What is altitude sickness?

Altitude sickness (sometimes termed mountain sickness) is an illness due to the decreasing the amount of oxygen at above sea level altitudes ranging usually about 4800 ft or 1500 m that may range from a mild headache and weariness to a life-threatening build-up of fluid in the lungs or brain, and even fatality at moderate to high altitudes.

Altitude sickness usually occurs when people travel from lower altitudes in less than one day to higher altitudes (8000 feet or 2438 m or higher), but depending upon the individual's health, altitude sickness may occur at considerably lower altitudes, even 4800 feet or 1500 m. Altitude sickness has a spectrum of symptoms and is a general term that covers three major syndromes.

  1. Acute mountain sickness (AMS)
  2. High-altitude pulmonary edema (HAPE)
  3. High-altitude cerebral edema (HACE)

In this article:

  • Moderate to high-altitude is considered 4800 feet to about 6400 feet (1500-2000 m) above sea level
  • High-altitude is considered to be about 6400 to 11,200 feet (2000-3500 m)
  • Very high-altitude is considered 11,200 feet to 18,000 feet (3500-5600 m)
  • Extreme altitude is above 18,000 feet.
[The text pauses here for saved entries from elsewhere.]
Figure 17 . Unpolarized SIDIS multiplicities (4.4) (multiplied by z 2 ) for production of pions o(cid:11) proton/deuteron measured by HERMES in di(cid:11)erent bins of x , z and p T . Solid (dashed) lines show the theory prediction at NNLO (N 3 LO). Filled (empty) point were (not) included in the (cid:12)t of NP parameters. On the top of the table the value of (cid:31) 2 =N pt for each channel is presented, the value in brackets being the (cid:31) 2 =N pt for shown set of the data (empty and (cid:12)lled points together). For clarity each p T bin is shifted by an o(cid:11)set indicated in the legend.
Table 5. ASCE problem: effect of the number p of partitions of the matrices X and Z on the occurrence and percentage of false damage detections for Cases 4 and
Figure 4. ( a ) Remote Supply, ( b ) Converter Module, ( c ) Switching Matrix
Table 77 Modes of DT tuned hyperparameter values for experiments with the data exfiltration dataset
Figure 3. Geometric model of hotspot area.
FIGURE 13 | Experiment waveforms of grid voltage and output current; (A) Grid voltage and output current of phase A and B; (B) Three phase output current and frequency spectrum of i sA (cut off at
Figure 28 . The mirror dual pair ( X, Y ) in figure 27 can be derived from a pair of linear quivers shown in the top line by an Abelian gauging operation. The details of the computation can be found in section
High-altitude cerebral edema and high-altitude pulmonary edema most commonly occur at very high-altitude; however, they can occur in some people at high-altitude.
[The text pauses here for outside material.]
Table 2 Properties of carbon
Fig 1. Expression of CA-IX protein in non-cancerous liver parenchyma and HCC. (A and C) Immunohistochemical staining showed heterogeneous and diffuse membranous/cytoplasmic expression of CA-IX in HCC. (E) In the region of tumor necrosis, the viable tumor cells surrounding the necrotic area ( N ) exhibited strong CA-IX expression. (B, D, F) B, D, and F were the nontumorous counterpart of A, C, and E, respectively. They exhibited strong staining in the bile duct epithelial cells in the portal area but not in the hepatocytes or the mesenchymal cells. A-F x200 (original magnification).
What is acute altitude sickness?

Acute altitude sickness or acute mountain sickness is the mildest and most common form of altitude sickness. Because more people are travel to areas of high elevation for recreational and professional sports, for example, skiing, hiking, mountain climbing, and biking; acute mountain sickness has become a greater public health concern. Roughly one-fourth of Colorado ski area vacationers, two-thirds of climbers on Mount Rainier, and half the people who fly to the Khumbu region of Nepal develop acute altitude sickness.

A more serious form of altitude sickness is high-altitude edema. This illness occurs when fluid builds up within the lungs, a condition that can make breathing extremely difficult. Usually, this happens after the second night spent at a high altitude, but it can happen earlier or later.

What is high-altitude pulmonary edema?

High-altitude pulmonary edema often comes on quickly. If left untreated, it can progress to respiratory collapse and ultimately to death. High-altitude pulmonary edema is the number one cause of death from altitude sickness.

What is high-altitude cerebral edema?

A severe form of altitude sickness is high altitude cerebral edema, in which fluid builds up within the brain. As the brain swells with fluid, the person's mental state changes. Loss of coordination, coma, and, finally, death can follow unless the problem is recognized and treated promptly.